[Opening Data supplied section]

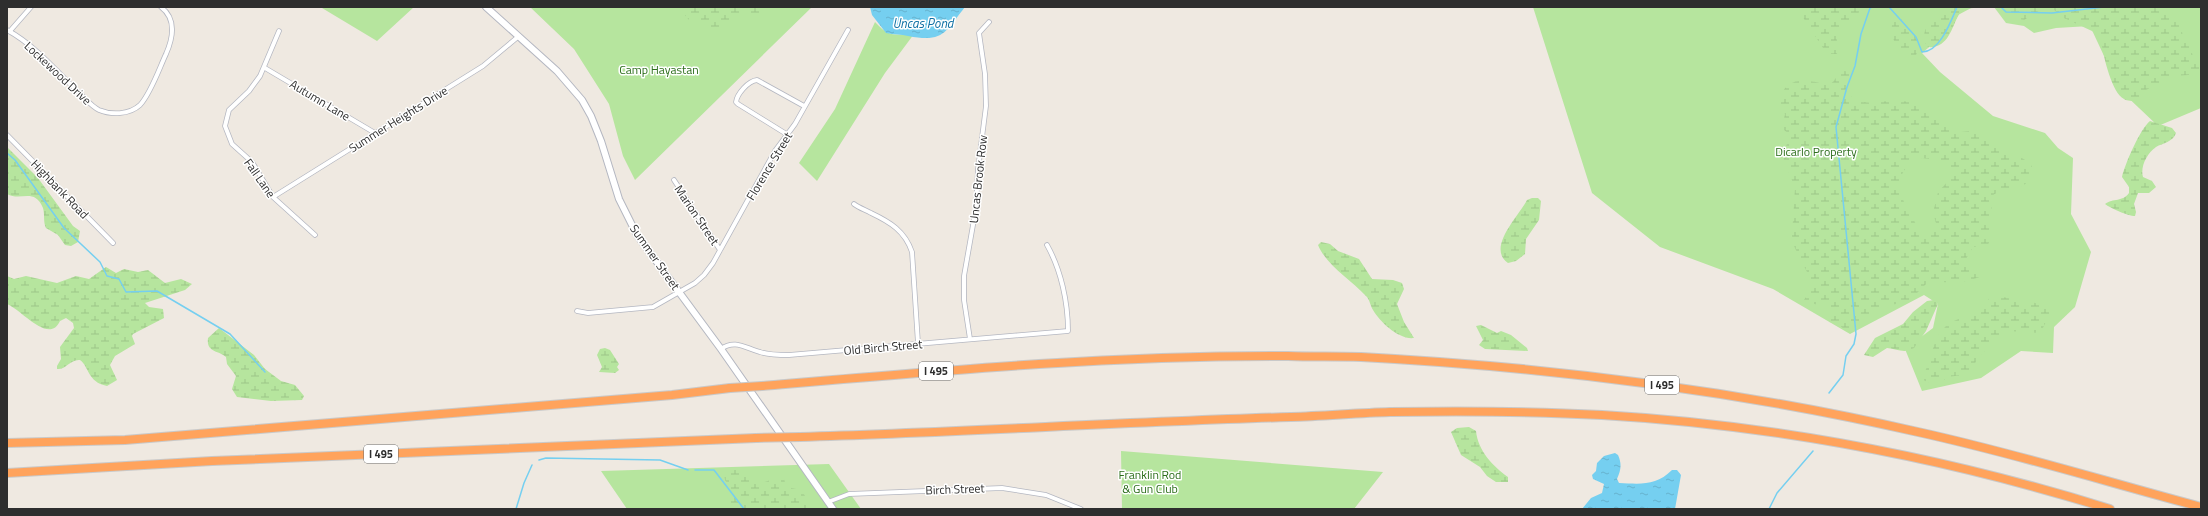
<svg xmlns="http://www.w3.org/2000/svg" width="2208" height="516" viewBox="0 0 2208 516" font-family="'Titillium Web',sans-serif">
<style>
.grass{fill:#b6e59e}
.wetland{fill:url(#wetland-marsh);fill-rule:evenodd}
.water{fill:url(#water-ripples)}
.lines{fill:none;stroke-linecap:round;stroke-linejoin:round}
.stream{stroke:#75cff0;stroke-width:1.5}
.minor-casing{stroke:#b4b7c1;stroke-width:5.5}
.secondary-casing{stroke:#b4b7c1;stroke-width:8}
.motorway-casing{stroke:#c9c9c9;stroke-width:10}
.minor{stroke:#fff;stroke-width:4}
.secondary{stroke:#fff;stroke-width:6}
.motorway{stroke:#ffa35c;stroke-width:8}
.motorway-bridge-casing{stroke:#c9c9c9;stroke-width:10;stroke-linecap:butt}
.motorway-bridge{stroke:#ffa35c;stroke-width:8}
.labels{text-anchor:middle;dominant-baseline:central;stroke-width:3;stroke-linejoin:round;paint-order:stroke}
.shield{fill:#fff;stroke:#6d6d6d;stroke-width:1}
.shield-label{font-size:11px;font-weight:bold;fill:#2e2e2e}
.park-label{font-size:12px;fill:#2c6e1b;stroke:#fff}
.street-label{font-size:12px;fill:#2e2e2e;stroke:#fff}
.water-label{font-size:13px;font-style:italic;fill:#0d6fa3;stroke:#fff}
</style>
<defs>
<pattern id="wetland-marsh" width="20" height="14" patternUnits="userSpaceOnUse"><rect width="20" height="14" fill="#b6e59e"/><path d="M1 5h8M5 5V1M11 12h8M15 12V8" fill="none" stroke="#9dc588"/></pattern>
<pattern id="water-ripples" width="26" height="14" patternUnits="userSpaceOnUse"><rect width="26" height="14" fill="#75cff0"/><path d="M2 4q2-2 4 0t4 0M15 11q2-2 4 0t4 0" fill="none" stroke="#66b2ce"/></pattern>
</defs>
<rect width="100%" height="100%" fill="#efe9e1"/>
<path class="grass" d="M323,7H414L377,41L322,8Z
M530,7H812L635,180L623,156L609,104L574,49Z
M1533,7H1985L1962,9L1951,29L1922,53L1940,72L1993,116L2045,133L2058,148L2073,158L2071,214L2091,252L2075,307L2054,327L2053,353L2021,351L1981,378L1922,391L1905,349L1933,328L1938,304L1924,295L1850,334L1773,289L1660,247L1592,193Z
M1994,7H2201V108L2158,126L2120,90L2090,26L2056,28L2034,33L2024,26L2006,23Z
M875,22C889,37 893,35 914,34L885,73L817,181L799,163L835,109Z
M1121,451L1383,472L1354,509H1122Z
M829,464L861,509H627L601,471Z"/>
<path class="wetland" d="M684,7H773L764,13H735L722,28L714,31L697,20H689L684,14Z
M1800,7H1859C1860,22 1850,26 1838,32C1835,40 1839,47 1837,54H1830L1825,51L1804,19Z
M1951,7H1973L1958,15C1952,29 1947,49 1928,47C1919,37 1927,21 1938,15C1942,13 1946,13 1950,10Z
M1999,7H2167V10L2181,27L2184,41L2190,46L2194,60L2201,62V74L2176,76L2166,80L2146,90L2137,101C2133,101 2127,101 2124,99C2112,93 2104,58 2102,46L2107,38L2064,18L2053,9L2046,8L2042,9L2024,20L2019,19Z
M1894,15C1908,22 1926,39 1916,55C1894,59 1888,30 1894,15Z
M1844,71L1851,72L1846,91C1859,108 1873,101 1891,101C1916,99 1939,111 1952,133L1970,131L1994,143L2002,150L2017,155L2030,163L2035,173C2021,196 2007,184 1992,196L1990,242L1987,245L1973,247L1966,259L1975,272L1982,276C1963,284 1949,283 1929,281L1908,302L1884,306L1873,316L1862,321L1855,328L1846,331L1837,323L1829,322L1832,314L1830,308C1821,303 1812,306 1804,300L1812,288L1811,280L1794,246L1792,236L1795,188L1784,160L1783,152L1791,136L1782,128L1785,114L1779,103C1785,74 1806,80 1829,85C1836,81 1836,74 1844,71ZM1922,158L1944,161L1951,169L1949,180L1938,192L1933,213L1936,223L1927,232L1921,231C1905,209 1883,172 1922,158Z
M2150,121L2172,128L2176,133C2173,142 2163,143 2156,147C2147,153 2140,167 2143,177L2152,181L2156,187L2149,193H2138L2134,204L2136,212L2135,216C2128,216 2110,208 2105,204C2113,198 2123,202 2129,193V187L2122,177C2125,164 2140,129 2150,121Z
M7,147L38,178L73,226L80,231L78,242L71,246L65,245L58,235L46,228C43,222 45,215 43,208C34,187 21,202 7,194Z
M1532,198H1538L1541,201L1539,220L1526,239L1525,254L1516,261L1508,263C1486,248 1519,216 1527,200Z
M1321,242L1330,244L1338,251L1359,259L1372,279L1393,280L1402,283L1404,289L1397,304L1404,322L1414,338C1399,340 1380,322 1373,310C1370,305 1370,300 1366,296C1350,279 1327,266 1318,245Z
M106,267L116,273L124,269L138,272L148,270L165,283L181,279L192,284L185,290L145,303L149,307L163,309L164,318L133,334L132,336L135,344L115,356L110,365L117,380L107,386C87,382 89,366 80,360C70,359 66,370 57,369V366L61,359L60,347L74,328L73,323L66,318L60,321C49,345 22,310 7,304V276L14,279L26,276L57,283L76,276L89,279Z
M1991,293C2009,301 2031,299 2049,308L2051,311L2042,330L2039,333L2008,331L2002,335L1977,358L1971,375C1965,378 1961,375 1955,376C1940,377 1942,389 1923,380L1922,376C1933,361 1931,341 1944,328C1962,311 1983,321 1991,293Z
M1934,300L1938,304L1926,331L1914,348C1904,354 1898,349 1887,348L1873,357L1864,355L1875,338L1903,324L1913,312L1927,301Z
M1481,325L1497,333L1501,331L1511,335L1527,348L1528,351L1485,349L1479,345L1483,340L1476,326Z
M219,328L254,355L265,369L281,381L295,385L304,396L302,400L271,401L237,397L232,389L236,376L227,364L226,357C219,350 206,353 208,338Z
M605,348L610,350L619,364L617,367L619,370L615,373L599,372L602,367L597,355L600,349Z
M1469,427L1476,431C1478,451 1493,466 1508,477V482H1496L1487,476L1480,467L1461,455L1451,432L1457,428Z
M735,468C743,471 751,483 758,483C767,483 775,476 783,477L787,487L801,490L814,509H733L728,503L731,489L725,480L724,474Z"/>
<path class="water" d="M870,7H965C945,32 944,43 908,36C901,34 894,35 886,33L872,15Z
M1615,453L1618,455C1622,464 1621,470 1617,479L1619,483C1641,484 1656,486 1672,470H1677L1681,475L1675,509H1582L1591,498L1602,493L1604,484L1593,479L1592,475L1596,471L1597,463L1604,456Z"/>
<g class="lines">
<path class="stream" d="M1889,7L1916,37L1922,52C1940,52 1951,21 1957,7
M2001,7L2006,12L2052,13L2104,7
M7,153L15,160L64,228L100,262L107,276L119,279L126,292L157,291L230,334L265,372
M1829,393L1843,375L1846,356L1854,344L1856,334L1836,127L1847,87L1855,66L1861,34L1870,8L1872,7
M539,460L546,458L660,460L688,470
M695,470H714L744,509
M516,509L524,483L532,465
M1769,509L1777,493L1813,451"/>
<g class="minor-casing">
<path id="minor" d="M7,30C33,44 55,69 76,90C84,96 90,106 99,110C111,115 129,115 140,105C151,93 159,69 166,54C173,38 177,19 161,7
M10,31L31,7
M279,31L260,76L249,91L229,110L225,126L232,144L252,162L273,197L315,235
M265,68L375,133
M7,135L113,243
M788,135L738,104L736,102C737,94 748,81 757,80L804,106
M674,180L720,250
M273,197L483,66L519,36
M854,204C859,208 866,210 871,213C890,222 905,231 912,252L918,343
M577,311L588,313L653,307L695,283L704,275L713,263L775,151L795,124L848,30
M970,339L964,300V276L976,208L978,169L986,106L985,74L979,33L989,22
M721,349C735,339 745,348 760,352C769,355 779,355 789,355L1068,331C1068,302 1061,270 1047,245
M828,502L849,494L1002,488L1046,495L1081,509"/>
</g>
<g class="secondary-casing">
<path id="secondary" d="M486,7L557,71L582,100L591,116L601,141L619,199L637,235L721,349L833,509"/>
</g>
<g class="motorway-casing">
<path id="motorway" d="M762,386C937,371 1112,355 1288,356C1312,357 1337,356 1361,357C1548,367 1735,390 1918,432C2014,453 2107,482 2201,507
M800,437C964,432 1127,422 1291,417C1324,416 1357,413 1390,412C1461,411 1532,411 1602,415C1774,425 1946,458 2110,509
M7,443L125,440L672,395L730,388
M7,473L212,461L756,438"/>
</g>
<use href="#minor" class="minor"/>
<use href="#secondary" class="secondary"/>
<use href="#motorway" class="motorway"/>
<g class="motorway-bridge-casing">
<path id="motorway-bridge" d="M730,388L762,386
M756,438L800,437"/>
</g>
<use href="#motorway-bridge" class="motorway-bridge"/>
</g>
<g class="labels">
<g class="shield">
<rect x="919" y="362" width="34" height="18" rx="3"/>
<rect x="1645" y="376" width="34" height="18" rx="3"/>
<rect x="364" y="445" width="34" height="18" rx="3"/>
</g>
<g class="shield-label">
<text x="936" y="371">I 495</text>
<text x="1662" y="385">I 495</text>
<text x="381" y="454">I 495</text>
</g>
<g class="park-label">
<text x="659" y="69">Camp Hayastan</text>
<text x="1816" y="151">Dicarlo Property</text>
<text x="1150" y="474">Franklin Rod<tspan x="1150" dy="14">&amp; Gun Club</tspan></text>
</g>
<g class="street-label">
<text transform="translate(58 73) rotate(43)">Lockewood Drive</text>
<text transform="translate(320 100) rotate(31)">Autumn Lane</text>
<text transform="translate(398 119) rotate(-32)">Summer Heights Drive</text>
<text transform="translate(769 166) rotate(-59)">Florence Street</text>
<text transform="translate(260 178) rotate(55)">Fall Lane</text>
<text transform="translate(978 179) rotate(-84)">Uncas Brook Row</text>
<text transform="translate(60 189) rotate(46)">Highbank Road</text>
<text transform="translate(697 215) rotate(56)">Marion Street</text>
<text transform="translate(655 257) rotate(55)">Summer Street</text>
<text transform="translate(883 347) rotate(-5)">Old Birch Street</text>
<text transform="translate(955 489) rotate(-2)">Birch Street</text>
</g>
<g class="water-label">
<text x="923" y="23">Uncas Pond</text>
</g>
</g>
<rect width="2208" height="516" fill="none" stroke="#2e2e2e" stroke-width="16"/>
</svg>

[Closing Data supplied section]
[Opening Data supplied section]

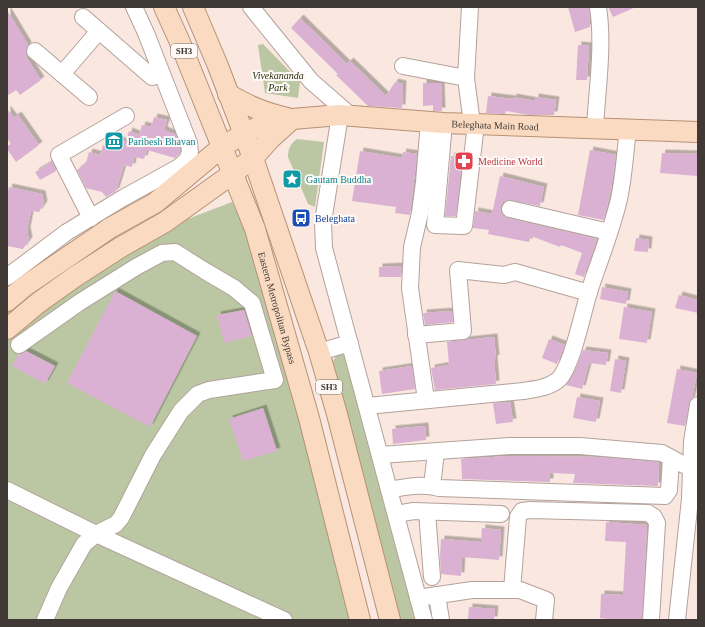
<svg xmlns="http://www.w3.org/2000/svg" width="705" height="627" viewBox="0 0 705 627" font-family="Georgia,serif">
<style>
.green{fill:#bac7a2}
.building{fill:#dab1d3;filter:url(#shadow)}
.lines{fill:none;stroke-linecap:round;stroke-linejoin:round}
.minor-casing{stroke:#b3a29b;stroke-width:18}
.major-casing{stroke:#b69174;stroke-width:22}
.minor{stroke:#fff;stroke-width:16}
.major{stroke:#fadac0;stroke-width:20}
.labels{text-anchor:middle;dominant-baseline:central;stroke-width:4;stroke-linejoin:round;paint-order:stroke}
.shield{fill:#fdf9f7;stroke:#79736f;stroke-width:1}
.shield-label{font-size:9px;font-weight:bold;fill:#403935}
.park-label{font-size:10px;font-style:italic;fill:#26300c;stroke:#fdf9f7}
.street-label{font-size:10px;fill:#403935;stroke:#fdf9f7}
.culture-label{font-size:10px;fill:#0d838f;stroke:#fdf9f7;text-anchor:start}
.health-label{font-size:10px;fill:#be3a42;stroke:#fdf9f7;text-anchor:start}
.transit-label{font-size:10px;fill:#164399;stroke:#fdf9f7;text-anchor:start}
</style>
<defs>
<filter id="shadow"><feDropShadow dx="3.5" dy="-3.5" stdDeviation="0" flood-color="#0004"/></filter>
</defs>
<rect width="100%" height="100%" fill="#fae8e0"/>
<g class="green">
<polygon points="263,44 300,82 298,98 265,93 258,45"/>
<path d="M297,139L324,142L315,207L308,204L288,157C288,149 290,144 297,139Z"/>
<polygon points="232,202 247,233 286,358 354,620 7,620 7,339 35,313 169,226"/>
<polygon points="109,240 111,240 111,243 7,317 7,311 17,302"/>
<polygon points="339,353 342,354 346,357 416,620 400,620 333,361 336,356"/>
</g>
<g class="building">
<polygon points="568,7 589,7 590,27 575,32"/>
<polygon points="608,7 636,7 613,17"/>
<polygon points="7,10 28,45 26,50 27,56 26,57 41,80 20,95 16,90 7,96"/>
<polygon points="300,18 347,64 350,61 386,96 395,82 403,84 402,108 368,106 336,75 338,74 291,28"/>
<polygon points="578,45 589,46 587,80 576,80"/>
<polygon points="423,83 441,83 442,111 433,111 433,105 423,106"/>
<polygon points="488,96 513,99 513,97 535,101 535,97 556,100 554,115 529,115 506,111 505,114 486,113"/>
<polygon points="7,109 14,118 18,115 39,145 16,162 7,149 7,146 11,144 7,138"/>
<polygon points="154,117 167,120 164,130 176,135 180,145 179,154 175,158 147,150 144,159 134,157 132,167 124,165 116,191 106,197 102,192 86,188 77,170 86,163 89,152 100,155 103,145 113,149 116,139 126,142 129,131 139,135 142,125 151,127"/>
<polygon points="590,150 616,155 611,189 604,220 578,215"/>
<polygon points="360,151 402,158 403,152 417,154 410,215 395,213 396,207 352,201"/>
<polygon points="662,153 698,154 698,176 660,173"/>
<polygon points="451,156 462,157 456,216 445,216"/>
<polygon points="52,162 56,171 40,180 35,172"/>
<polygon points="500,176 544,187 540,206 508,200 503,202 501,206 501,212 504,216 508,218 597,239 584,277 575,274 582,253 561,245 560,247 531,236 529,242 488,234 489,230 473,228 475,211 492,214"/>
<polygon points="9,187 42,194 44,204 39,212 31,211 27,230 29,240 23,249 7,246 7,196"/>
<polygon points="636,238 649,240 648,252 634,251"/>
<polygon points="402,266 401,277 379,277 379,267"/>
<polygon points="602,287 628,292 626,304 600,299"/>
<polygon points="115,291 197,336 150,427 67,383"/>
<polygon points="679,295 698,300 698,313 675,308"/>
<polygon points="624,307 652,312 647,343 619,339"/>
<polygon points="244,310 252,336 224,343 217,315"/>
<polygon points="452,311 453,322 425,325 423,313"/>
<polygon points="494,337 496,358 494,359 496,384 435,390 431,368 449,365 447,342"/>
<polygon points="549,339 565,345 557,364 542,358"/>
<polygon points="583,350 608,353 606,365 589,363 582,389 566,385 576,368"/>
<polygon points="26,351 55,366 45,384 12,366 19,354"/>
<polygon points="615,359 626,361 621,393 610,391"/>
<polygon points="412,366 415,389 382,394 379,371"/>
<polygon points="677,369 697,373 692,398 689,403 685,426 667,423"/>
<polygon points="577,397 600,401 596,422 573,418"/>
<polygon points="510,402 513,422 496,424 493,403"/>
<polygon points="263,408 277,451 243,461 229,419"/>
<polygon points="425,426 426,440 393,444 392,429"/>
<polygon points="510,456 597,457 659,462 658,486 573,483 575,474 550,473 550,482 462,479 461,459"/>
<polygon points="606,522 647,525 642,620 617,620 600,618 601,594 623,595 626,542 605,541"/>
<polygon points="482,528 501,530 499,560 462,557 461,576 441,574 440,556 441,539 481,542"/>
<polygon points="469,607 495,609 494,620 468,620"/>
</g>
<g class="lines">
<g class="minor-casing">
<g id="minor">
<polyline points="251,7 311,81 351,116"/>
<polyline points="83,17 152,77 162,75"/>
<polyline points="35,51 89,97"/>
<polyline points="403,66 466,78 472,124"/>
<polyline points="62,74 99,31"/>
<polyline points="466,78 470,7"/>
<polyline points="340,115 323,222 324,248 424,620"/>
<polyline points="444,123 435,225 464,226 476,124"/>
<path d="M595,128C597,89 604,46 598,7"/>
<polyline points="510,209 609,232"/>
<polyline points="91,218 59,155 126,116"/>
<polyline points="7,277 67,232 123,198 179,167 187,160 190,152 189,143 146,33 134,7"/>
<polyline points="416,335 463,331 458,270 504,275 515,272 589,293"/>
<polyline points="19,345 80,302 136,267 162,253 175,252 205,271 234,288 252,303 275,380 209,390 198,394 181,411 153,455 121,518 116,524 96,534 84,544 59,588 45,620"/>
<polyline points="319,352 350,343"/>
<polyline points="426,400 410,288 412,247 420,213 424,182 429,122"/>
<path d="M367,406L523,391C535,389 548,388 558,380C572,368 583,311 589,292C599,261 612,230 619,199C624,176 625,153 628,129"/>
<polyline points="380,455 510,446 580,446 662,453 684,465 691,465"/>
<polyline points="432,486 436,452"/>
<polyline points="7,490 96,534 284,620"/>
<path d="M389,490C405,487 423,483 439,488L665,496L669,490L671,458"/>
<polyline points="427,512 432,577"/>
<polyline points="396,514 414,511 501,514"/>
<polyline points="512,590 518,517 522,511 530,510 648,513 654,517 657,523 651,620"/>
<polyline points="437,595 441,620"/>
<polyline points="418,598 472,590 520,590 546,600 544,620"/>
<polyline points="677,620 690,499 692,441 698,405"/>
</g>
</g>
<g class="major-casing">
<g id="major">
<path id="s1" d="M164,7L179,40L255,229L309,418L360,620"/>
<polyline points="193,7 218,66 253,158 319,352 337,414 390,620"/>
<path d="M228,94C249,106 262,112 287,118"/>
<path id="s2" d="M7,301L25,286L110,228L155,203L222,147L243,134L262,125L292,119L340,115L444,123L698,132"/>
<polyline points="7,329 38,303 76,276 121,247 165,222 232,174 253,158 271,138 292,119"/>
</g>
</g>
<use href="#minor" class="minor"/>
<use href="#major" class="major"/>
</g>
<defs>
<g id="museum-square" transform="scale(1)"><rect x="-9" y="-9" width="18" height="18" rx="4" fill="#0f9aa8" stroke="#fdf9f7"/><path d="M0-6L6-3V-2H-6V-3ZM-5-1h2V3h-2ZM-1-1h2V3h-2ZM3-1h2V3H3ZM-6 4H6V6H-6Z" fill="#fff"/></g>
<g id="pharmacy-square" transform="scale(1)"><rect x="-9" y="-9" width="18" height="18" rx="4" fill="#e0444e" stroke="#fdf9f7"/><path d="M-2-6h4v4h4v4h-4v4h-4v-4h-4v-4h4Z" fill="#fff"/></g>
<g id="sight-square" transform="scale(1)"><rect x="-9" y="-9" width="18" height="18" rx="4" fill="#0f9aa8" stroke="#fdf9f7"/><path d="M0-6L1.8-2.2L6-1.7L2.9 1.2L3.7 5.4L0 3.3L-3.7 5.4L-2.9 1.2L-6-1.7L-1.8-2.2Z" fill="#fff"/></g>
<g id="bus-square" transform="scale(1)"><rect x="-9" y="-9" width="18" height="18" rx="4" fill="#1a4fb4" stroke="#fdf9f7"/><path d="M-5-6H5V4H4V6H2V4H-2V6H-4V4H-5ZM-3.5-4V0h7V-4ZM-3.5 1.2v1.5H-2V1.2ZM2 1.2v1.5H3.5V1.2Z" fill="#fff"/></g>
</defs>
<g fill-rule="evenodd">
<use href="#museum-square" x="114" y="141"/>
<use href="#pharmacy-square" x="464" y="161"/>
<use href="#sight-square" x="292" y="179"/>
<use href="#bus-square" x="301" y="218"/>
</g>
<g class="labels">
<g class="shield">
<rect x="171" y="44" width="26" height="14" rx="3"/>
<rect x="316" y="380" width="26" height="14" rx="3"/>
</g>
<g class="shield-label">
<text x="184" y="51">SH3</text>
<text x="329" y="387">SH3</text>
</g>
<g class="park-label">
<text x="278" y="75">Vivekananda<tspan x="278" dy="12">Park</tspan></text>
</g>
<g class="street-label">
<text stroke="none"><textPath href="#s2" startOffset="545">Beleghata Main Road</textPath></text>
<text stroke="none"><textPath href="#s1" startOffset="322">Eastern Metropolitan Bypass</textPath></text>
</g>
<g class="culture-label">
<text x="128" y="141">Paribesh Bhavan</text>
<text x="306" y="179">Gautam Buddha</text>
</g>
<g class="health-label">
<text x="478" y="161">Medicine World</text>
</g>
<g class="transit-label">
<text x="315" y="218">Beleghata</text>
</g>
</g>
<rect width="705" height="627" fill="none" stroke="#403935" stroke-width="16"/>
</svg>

[Closing Data supplied section]

**Brief:**
Count how many lines above hold the word "rule", then reply with that number alone.

**Task response:**
2